Written exercise: Copy the lines below character for character, leaving out the pictures.
***** Supplied information *****
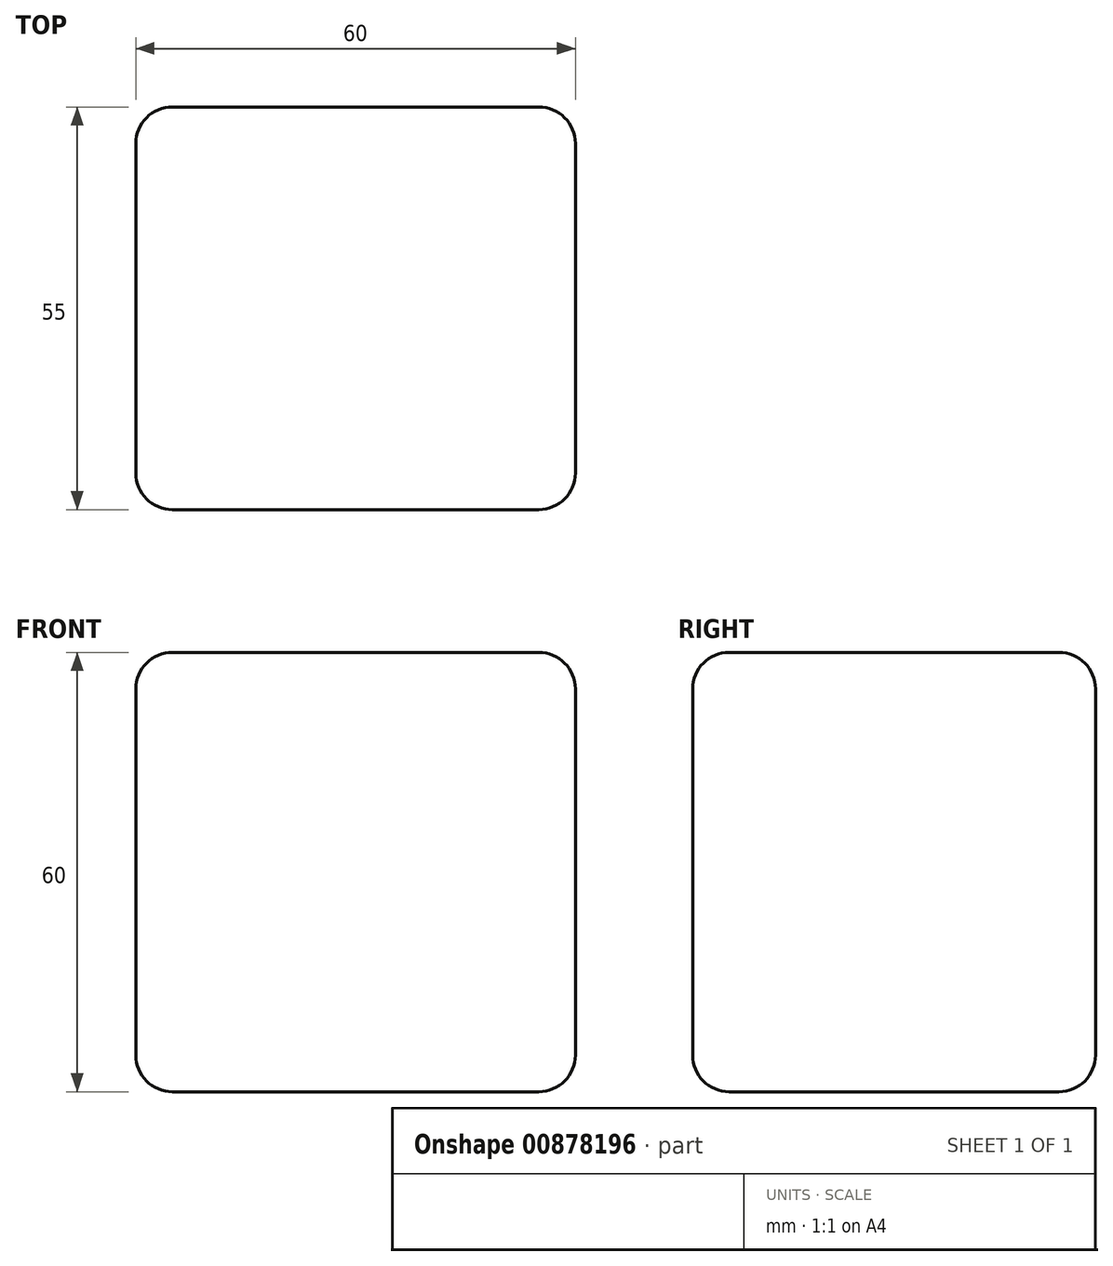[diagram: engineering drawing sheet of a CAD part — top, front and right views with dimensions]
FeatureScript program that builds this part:
annotation { "Feature Type Name" : "Feature", "Feature Type Description" : "" }
export const myFeature = defineFeature(function(context is Context, id is Id, definition is map)
    precondition{}
    {
        {
            var Q0;
            Q0=qCreatedBy(makeId("Front.planeOp"),FACE);
            var sketch = newSketch(context, id + "F0", { "sketchPlane" : qUnion([Q0])});
            skLineSegment(sketch, "E0.bottom", {"start": v(30, -30) * mm, "end": v(-30, -30) * mm});
            skLineSegment(sketch, "E0.top", {"start": v(30, 30) * mm, "end": v(-30, 30) * mm});
            skLineSegment(sketch, "E0.left", {"start": v(30, -30) * mm, "end": v(30, 30) * mm});
            skLineSegment(sketch, "E0.right", {"start": v(-30, -30) * mm, "end": v(-30, 30) * mm});
            skPoint(sketch, "E0.middle", {"position": v(0, 0) * mm});
            skSolve(sketch);
        }
        {
            var Q0;
            Q0 = qSketchRegion(id + "F0", true);
            extrude(context, id + "F1", {"entities" : qUnion([Q0]), "depth" : 30 * mm, "offsetDistance" : 25 * mm, "hasSecondDirection" : true, "secondDirectionOppositeDirection" : true, "secondDirectionDepth" : 25 * mm});
        }
        {
            var Q0;
            Q0=makeQuery(id+"F1.opExtrude","SWEPT_FACE",FACE,{"disambiguationData":[OSD([sQuery(id+"F0.wireOp",EDGE,"E0.top")])]});
            var Q1;
            Q1=makeQuery(id+"F1.opExtrude","SWEPT_FACE",FACE,{"disambiguationData":[OSD([sQuery(id+"F0.wireOp",EDGE,"E0.left")])]});
            var Q2;
            Q2=makeQuery(id+"F1.opExtrude","CAP_FACE",FACE,{"disambiguationData":[OSD([sQuery(id+"F0.wireOp",EDGE,"E0.bottom"),sQuery(id+"F0.wireOp",EDGE,"E0.top"),sQuery(id+"F0.wireOp",EDGE,"E0.left"),sQuery(id+"F0.wireOp",EDGE,"E0.right")])],"isStart":false});
            var Q3;
            Q3=makeQuery(id+"F1.opExtrude","CAP_FACE",FACE,{"disambiguationData":[OSD([sQuery(id+"F0.wireOp",EDGE,"E0.bottom"),sQuery(id+"F0.wireOp",EDGE,"E0.top"),sQuery(id+"F0.wireOp",EDGE,"E0.left"),sQuery(id+"F0.wireOp",EDGE,"E0.right")])],"isStart":true});
            var Q4;
            Q4=makeQuery(id+"F1.opExtrude","SWEPT_FACE",FACE,{"disambiguationData":[OSD([sQuery(id+"F0.wireOp",EDGE,"E0.bottom")])]});
            fillet(context, id + "F2", {"entities" : qUnion([Q0, Q1, Q2, Q3, Q4]), "radius" : 5 * mm, "tangentPropagation" : true, "allowEdgeOverflow" : false});
        }
    });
*****
Task output:
[diagram: engineering drawing sheet of a CAD part — top, front and right views with dimensions]
FeatureScript program that builds this part:
annotation { "Feature Type Name" : "Feature", "Feature Type Description" : "" }
export const myFeature = defineFeature(function(context is Context, id is Id, definition is map)
    precondition{}
    {
        {
            var Q0;
            Q0=qCreatedBy(makeId("Front.planeOp"),FACE);
            var sketch = newSketch(context, id + "F0", { "sketchPlane" : qUnion([Q0])});
            skLineSegment(sketch, "E0.bottom", {"start": v(30, -30) * mm, "end": v(-30, -30) * mm});
            skLineSegment(sketch, "E0.top", {"start": v(30, 30) * mm, "end": v(-30, 30) * mm});
            skLineSegment(sketch, "E0.left", {"start": v(30, -30) * mm, "end": v(30, 30) * mm});
            skLineSegment(sketch, "E0.right", {"start": v(-30, -30) * mm, "end": v(-30, 30) * mm});
            skPoint(sketch, "E0.middle", {"position": v(0, 0) * mm});
            skSolve(sketch);
        }
        {
            var Q0;
            Q0 = qSketchRegion(id + "F0", true);
            extrude(context, id + "F1", {"entities" : qUnion([Q0]), "depth" : 30 * mm, "offsetDistance" : 25 * mm, "hasSecondDirection" : true, "secondDirectionOppositeDirection" : true, "secondDirectionDepth" : 25 * mm});
        }
        {
            var Q0;
            Q0=makeQuery(id+"F1.opExtrude","SWEPT_FACE",FACE,{"disambiguationData":[OSD([sQuery(id+"F0.wireOp",EDGE,"E0.top")])]});
            var Q1;
            Q1=makeQuery(id+"F1.opExtrude","SWEPT_FACE",FACE,{"disambiguationData":[OSD([sQuery(id+"F0.wireOp",EDGE,"E0.left")])]});
            var Q2;
            Q2=makeQuery(id+"F1.opExtrude","CAP_FACE",FACE,{"disambiguationData":[OSD([sQuery(id+"F0.wireOp",EDGE,"E0.bottom"),sQuery(id+"F0.wireOp",EDGE,"E0.top"),sQuery(id+"F0.wireOp",EDGE,"E0.left"),sQuery(id+"F0.wireOp",EDGE,"E0.right")])],"isStart":false});
            var Q3;
            Q3=makeQuery(id+"F1.opExtrude","CAP_FACE",FACE,{"disambiguationData":[OSD([sQuery(id+"F0.wireOp",EDGE,"E0.bottom"),sQuery(id+"F0.wireOp",EDGE,"E0.top"),sQuery(id+"F0.wireOp",EDGE,"E0.left"),sQuery(id+"F0.wireOp",EDGE,"E0.right")])],"isStart":true});
            var Q4;
            Q4=makeQuery(id+"F1.opExtrude","SWEPT_FACE",FACE,{"disambiguationData":[OSD([sQuery(id+"F0.wireOp",EDGE,"E0.bottom")])]});
            fillet(context, id + "F2", {"entities" : qUnion([Q0, Q1, Q2, Q3, Q4]), "radius" : 5 * mm, "tangentPropagation" : true, "allowEdgeOverflow" : false});
        }
    });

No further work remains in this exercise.